5.25—Petition for retroactive license.
(a)
A petition for a retroactive license under 35 U.S.C. 184 shall be presented in accordance with § 5.13 or § 5.14(a), and shall include:
(1)
A listing of each of the foreign countries in which the unlicensed patent application material was filed,
(i)
An averment that the subject matter in question was not under a secrecy order at the time it was filed aboard, and that it is not currently under a secrecy order,
(ii)
A showing that the license has been diligently sought after discovery of the proscribed foreign filing, and
(iii)
An explanation of why the material was filed abroad through error and without deceptive intent without the required license under § 5.11 first having been obtained, and
(b)
The explanation in paragraph (a) of this section must include a showing of facts rather than a mere allegation of action through error and without deceptive intent. The showing of facts as to the nature of the error should include statements by those persons having personal knowledge of the acts regarding filing in a foreign country and should be accompanied by copies of any necessary supporting documents such as letters of transmittal or instructions for filing.

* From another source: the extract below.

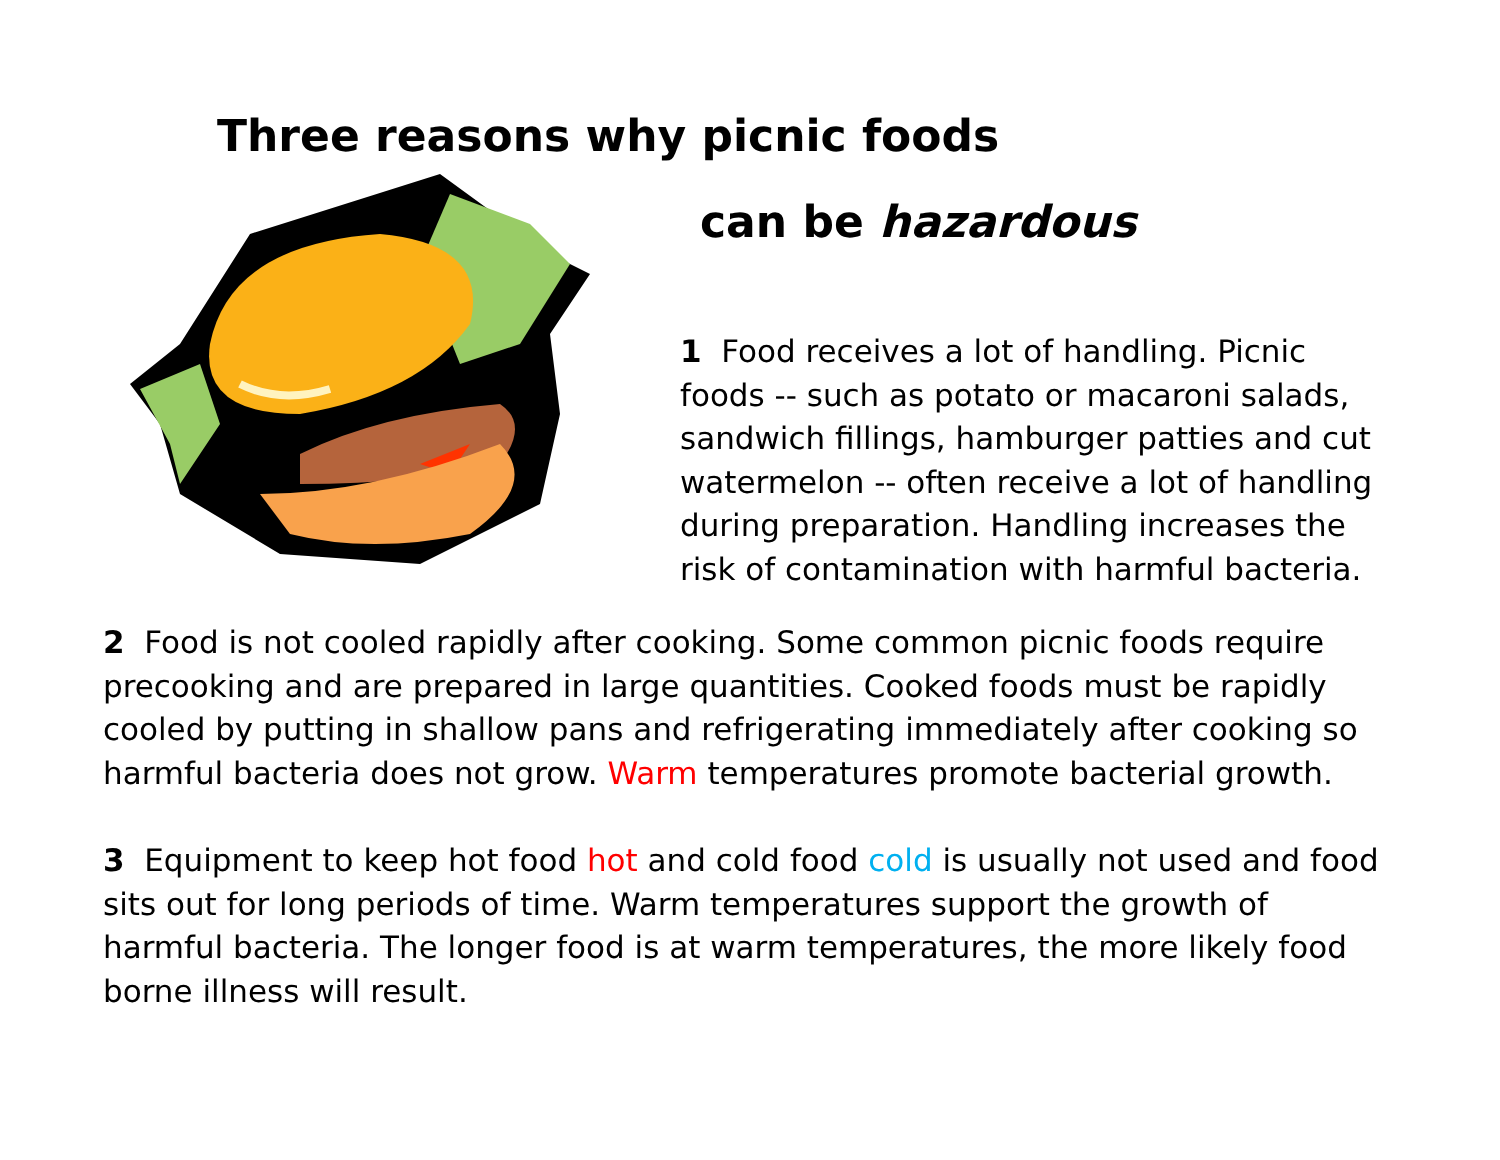Three reasons why picnic foods
can be hazardous
1 Food receives a lot of handling. Picnic foods -- such as potato or macaroni salads, sandwich fillings, hamburger patties and cut watermelon -- often receive a lot of handling during preparation. Handling increases the risk of contamination with harmful bacteria.
2 Food is not cooled rapidly after cooking. Some common picnic foods require precooking and are prepared in large quantities. Cooked foods must be rapidly cooled by putting in shallow pans and refrigerating immediately after cooking so harmful bacteria does not grow. Warm temperatures promote bacterial growth.
3 Equipment to keep hot food hot and cold food cold is usually not used and food sits out for long periods of time. Warm temperatures support the growth of harmful bacteria. The longer food is at warm temperatures, the more likely food borne illness will result.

The acts which are alleged to constitute error without deceptive intent should cover the period leading up to and including each of the proscribed foreign filings.
(c)
If a petition for a retroactive license is denied, a time period of not less than thirty days shall be set, during which the petition may be renewed. Failure to renew the petition within the set time period will result in a final denial of the petition. A final denial of a petition stands unless a petition is filed under § 1.181 within two months of the date of the denial. If the petition for a retroactive license is denied with respect to the invention of a pending application and no petition under § 1.181 has been filed, a final rejection of the application under 35 U.S.C. 185 will be made.